Le steak nous sauvera-t-il d'une guerre commerciale?

©BELGA/AFP

Normalement, l'agriculture est exclue des discussions commerciales entre Washington et la Commission européenne. Mais le boeuf américain pourrait avoir un effet pacificateur, pense la Commission... Elle envisage de reparler du quota global d'importation de viande de bœuf américain sans hormone dans l'UE.

Avec Donald Trump, tout est devenu compliqué. Notamment en matière de commerce international. Difficile de conclure des accords qui satisfassent les deux parties. Et qui soient respectés. Le président américain brandit ainsi son glaive face à plusieurs fronts. 

On se souvient de l'accolade et de l'accord du 25 juillet dernier entre le président des Etats-Unis Donald Trump et celui de la Commission européenne, Jean-Claude Juncker, qui avait pour ambition d'ouvrir une nouvelle phase dans les relations commerciales entre les deux ensembles, passablement compliquées par la hausse des tarifs américains sur l'acier et l'aluminium et les mesures européennes de rétorsion.

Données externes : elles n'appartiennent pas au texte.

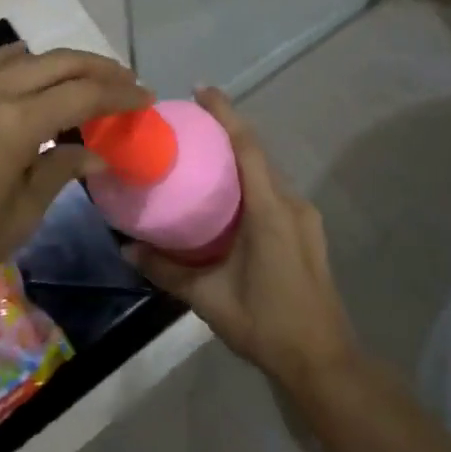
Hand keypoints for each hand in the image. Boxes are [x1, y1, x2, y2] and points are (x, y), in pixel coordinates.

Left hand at [0, 43, 150, 321]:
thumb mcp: (17, 219)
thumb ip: (59, 173)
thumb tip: (96, 153)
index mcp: (16, 123)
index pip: (83, 95)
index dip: (120, 95)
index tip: (147, 99)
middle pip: (60, 64)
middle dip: (100, 70)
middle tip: (129, 84)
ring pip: (30, 58)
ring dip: (66, 63)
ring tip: (92, 80)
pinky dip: (26, 64)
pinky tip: (35, 79)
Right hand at [126, 87, 358, 389]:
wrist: (324, 362)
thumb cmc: (267, 324)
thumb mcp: (210, 299)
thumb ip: (167, 270)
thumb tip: (127, 248)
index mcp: (270, 210)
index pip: (247, 146)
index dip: (225, 113)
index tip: (201, 89)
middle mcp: (291, 203)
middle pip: (258, 152)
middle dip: (228, 131)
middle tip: (191, 125)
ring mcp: (305, 216)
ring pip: (268, 172)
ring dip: (241, 157)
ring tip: (205, 157)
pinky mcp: (308, 230)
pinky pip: (276, 190)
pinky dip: (252, 180)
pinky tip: (230, 197)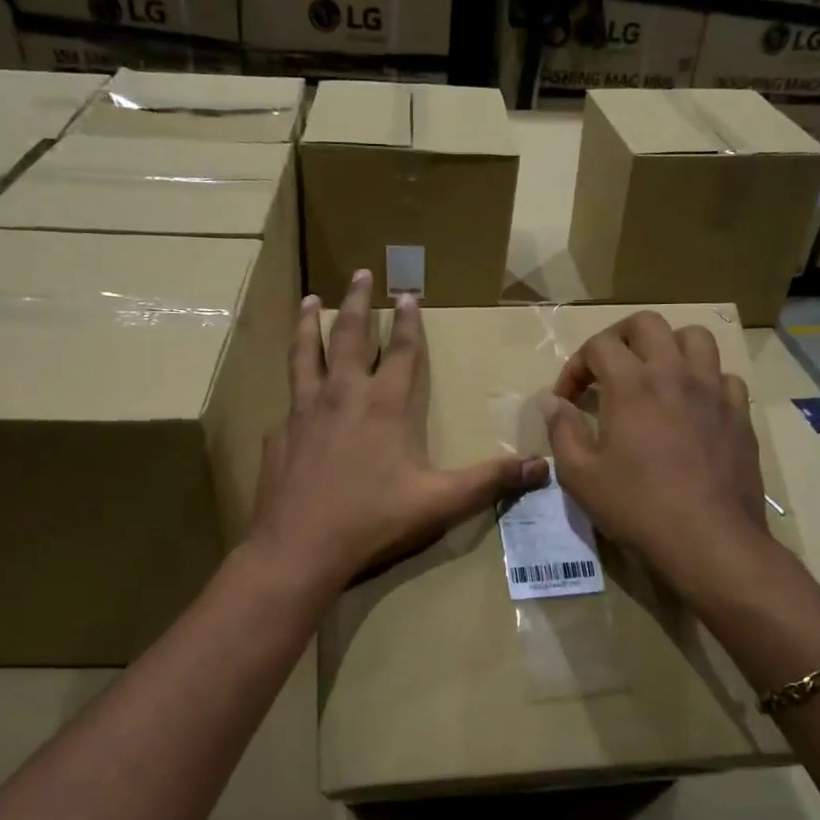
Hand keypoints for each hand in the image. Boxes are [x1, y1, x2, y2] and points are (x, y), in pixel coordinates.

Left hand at [250, 269, 549, 592]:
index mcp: (383, 404)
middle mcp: (342, 395)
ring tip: (309, 299)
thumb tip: (541, 468)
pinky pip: (287, 401)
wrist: (299, 546)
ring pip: (305, 354)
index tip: (407, 293)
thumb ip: (489, 481)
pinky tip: (290, 394)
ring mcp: (303, 411)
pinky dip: (293, 388)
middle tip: (359, 273)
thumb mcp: (440, 501)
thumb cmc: (373, 519)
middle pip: (347, 335)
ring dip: (308, 323)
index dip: (407, 320)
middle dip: (356, 301)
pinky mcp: (278, 434)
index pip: (400, 350)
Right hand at [545, 311, 769, 593]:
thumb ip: (562, 431)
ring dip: (669, 347)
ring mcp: (713, 391)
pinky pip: (725, 377)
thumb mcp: (580, 475)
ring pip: (695, 338)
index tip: (568, 399)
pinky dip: (705, 381)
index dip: (575, 366)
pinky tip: (694, 406)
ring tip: (655, 375)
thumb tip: (552, 402)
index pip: (599, 345)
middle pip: (647, 323)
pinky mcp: (739, 414)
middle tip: (608, 369)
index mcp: (632, 384)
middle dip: (620, 338)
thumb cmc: (637, 507)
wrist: (709, 540)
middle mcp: (674, 374)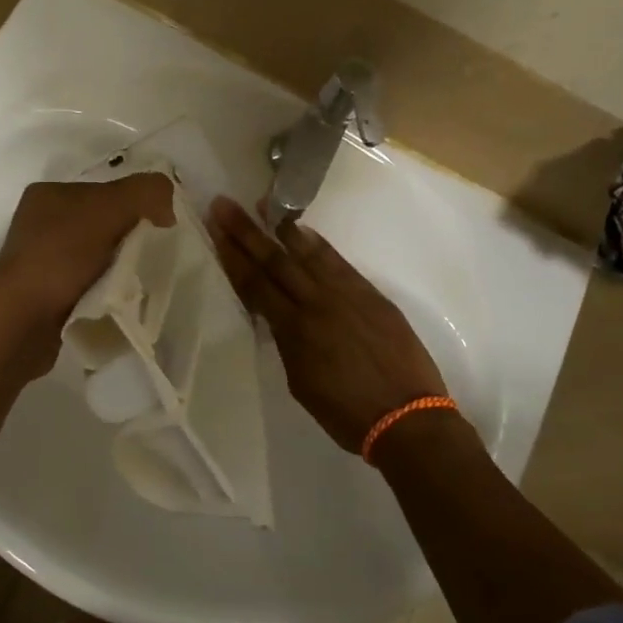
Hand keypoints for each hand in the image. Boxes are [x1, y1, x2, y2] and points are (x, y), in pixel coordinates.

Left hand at [0, 174, 175, 367]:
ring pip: (99, 259)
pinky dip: (107, 294)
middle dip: (132, 240)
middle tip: (156, 259)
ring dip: (121, 270)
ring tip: (140, 284)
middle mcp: (42, 225)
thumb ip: (144, 192)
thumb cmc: (60, 258)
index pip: (108, 191)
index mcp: (50, 195)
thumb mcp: (108, 209)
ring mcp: (43, 263)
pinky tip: (119, 303)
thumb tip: (166, 203)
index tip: (162, 230)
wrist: (20, 322)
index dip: (138, 206)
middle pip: (106, 225)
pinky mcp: (47, 297)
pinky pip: (90, 288)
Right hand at [208, 196, 451, 454]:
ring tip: (262, 205)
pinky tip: (303, 230)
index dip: (232, 257)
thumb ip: (287, 344)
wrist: (407, 417)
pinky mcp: (371, 294)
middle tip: (225, 205)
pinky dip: (318, 244)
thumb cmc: (347, 413)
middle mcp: (317, 304)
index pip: (255, 285)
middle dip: (246, 232)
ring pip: (307, 254)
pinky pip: (339, 262)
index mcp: (294, 331)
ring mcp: (347, 295)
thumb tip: (280, 319)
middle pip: (275, 261)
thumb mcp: (301, 383)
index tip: (215, 231)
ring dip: (281, 229)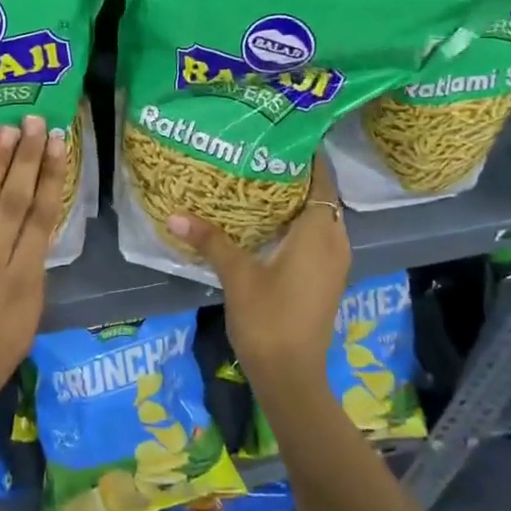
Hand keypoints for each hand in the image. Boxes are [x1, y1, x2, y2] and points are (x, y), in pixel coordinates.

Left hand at [0, 116, 66, 414]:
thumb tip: (28, 244)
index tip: (57, 145)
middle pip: (14, 201)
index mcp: (24, 283)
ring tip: (5, 130)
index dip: (51, 177)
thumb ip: (29, 282)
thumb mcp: (25, 327)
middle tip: (34, 122)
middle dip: (26, 158)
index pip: (42, 218)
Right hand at [166, 156, 349, 383]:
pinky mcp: (326, 279)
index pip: (322, 180)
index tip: (283, 134)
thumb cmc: (269, 319)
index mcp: (320, 232)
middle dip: (296, 176)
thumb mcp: (237, 275)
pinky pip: (317, 238)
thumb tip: (175, 213)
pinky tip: (267, 224)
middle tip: (261, 155)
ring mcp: (334, 263)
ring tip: (259, 182)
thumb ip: (210, 240)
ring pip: (320, 219)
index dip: (308, 156)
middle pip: (321, 197)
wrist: (292, 376)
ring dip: (297, 202)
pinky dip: (298, 225)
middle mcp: (335, 242)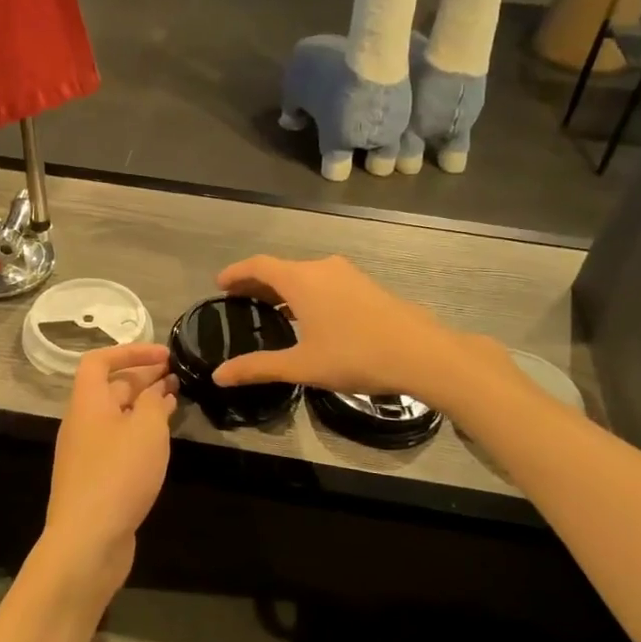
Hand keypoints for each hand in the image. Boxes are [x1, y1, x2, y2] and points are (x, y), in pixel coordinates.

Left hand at [39, 343, 175, 602]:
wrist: (87, 541)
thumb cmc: (118, 475)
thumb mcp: (147, 430)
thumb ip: (155, 402)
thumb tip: (158, 390)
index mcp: (88, 403)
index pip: (99, 361)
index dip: (130, 351)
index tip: (164, 355)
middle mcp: (82, 423)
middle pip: (110, 388)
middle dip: (143, 378)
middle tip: (178, 376)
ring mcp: (87, 453)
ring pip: (117, 416)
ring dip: (145, 405)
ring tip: (176, 401)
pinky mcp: (96, 479)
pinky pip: (119, 442)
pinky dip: (140, 432)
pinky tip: (161, 441)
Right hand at [212, 254, 490, 404]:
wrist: (420, 353)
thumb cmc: (354, 355)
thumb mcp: (301, 366)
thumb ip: (258, 367)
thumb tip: (219, 375)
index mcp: (301, 279)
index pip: (258, 266)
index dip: (236, 273)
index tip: (219, 284)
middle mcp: (322, 268)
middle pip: (280, 269)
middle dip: (257, 283)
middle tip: (237, 300)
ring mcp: (347, 275)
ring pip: (304, 275)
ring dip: (283, 289)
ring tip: (268, 310)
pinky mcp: (366, 286)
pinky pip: (324, 282)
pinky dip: (305, 293)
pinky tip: (307, 317)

Et puis, la semaine dernière, Trump a à nouveau jeté de l'huile sur le feu concernant les importations automobiles. Ça chauffait à nouveau. Juncker a riposté.

Le quota en question est de 45.000 tonnes de bœuf. Il avait été fixé en 2009 et révisé en 2014. La révision de cet accord avait elle été réclamée dès 2016 par l'administration américaine.

La Commission tente aujourd'hui de pacifier les relations transatlantiques. Elle a demandé aux États membres de lui permettre de négocier avec les Etats-Unis une révision du fonctionnement du quota global d'importation de viande de bœuf sans hormone dans l'UE. Elle suggère d'allouer aux USA une part du quota qui est accessible aussi aux exportateurs d'autres pays, le tout dans le respect des règles de l'Organisation mondiale du Commerce (OMC).

Le différend sur ce point remonte à plusieurs années, mais le geste de l'UE envers Washington intervient dans la foulée de l'accord du 25 juillet dernier.

La Commission avait assuré après la rencontre Trump-Juncker que l'agriculture était exclue des discussions, ce que l'annonce de ce lundi pourrait contredire. "L'agriculture reste hors du champ des discussions tarifaires. Il ne s'agit pas ici de négocier des quotas additionnels, puisque ce quota existe depuis des années. On va discuter de son fonctionnement. Mais la quantité et la qualité restent inchangées", a clarifié un porte-parole de la Commission.